Marc Henry, Grand Maître de la Grande Loge de France (GLDF), fait régulièrement face aux accusations conspirationnistes qui planent sur la franc-maçonnerie, du complot judéo-maçonnique au financement de Daesh. C’est dans ce contexte de crise post-Charlie que l’ancien psychologue et journaliste a accepté de répondre, en marge de la conférence qu’il a donnée jeudi 23 avril pendant la Nuit de l’Amitié, aux questions qui agitent notre société d’aujourd’hui et de demain.
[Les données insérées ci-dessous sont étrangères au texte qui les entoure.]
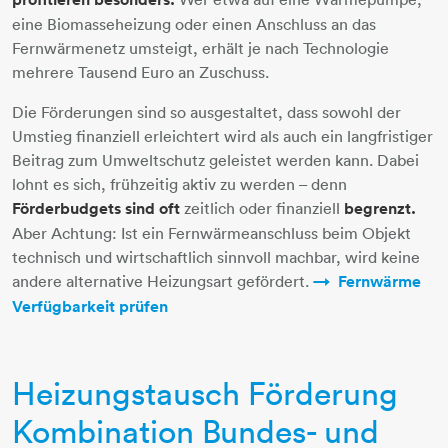
eine Biomasseheizung oder einen Anschluss an das
Fernwärmenetz umsteigt, erhält je nach Technologie
mehrere Tausend Euro an Zuschuss.
Die Förderungen sind so ausgestaltet, dass sowohl der
Umstieg finanziell erleichtert wird als auch ein langfristiger
Beitrag zum Umweltschutz geleistet werden kann. Dabei
lohnt es sich, frühzeitig aktiv zu werden – denn
Förderbudgets sind oft
zeitlich oder finanziell
begrenzt.
Aber Achtung: Ist ein Fernwärmeanschluss beim Objekt
technisch und wirtschaftlich sinnvoll machbar, wird keine
andere alternative Heizungsart gefördert.
Fernwärme
Verfügbarkeit prüfen
Heizungstausch Förderung
Kombination Bundes- und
Dans une interview récente, vous avez affirmé « qu’il se passe aujourd’hui des choses qu’on n’a pas vues depuis les années 40 ». De quoi parliez-vous ?
Je parle de l’antisémitisme et de l’anti-maçonnisme. Nous avons récemment reçu la garde des Sceaux Christiane Taubira et nous avons eu le droit à des tags qui disaient « non à la république maçon…nique ».
Une étude qui vient d’être publiée révèle que les entreprises font face à une hausse des revendications religieuses de la part de leurs salariés et des cas conflictuels, même s’ils restent minoritaires. Comment réagir ?
Le Grand Orient de France (ndlr : obédience maçonnique) pourrait avoir des pistes de réponse sur la question des ports des signes religieux. C’est une question compliquée, chacun pourrait demander que sa religion soit prise en compte, mais à l’arrivée, comment fonctionnent les entreprises ? Ce sont des questions difficiles à gérer dans un pays qui a une histoire dont les pratiques ne sont pas toujours celles qui sont revendiquées.
Au Conseil économique, social et environnemental, j’ai exprimé la réflexion suivante, je ne parle donc qu’en mon nom : « Il faudrait interroger pourquoi certaines personnes ont le besoin de montrer des signes extérieurs de richesse intérieur ».
Qu’est-ce que la laïcité aujourd’hui ?
La laïcité, c’est la séparation de la religion et de l’Etat. La question est : où se trouve la limite ? Prenons l’exemple du voile à l’université. A la Grande Loge, nous observons, nous ne prenons pas parti. D’un coté, l’université pourrait être sanctuarisée, comme l’école, car elle représente le lieu de tous les savoirs où on ne devrait pas arriver avec ses croyances. Mais, d’un autre coté, nous parlons d’étudiants majeurs, qui peuvent réfléchir, penser et donc décider.
J’attends les remontées de divers travaux franc-maçonniques sur la question de la laïcité et peut-être ferons nous un recueil de réflexions, que nous pourrons transmettre aux politiques ou à qui voudra bien les prendre.
Comment expliquer la radicalisation de certains jeunes et la montée des extrémismes ?
Il y a plusieurs raisons à la montée des extrémismes. Notre société européenne n’a plus d’idéal, elle ne met plus en avant que l’argent et le marché et certains jeunes ne se retrouvent pas là-dedans. Le chômage fait sûrement partie de la réponse. La question ce n’est pas « pourquoi » mais « comment » nous en sommes arrivés là. Il y aura toujours des individus qui n’auront pas eu la chance d’avoir un environnement positif et qui auront été poussés dans la radicalisation. Ce sont des victimes aussi.
Dans cette société de l’avoir, dans cette société de consommation, on a perdu l’idéal. Dans les années 40, la construction de l’Europe, c’était un idéal, après la guerre et le nazisme dont on ne voulait plus. Aujourd’hui, les jeunes ont une monnaie unique, il n’y a plus de frontières, ils ne savent pas ce que ça a été. Alors, on fait des enfants, on se marie, mais qu’est-ce qui nous pousse ? Où est l’idéal ? Même s’il est utopique.
Comment éviter les amalgames ?
Par la connaissance de la religion de l’autre. A la Grande Loge, nous acceptons toutes les croyances. J’ai été élevé dans la foi chrétienne, mais j’ai lu le Coran, dans des versions différentes. Nous pouvons retrouver des valeurs communes dans toutes les sagesses du monde : de l’amour et non de la haine.
Sur ces questions, nous avons rencontré l’Observatoire de la laïcité et le Conseil économique, social et environnemental. Éventuellement, nous les recevons aussi, mais pas pour revendiquer, pour échanger.
Comment se comprendre lorsque parfois nous n’avons rien en commun ?
Nous avons tous une chose en commun : notre origine. Nous sommes tous des humains. L’histoire de race n’existe plus, elle n’a pas de sens et nous devrions trouver d’autres mots. Nous avons une mission à accomplir ensemble, pas pour nous, mais pour les enfants et les générations à venir.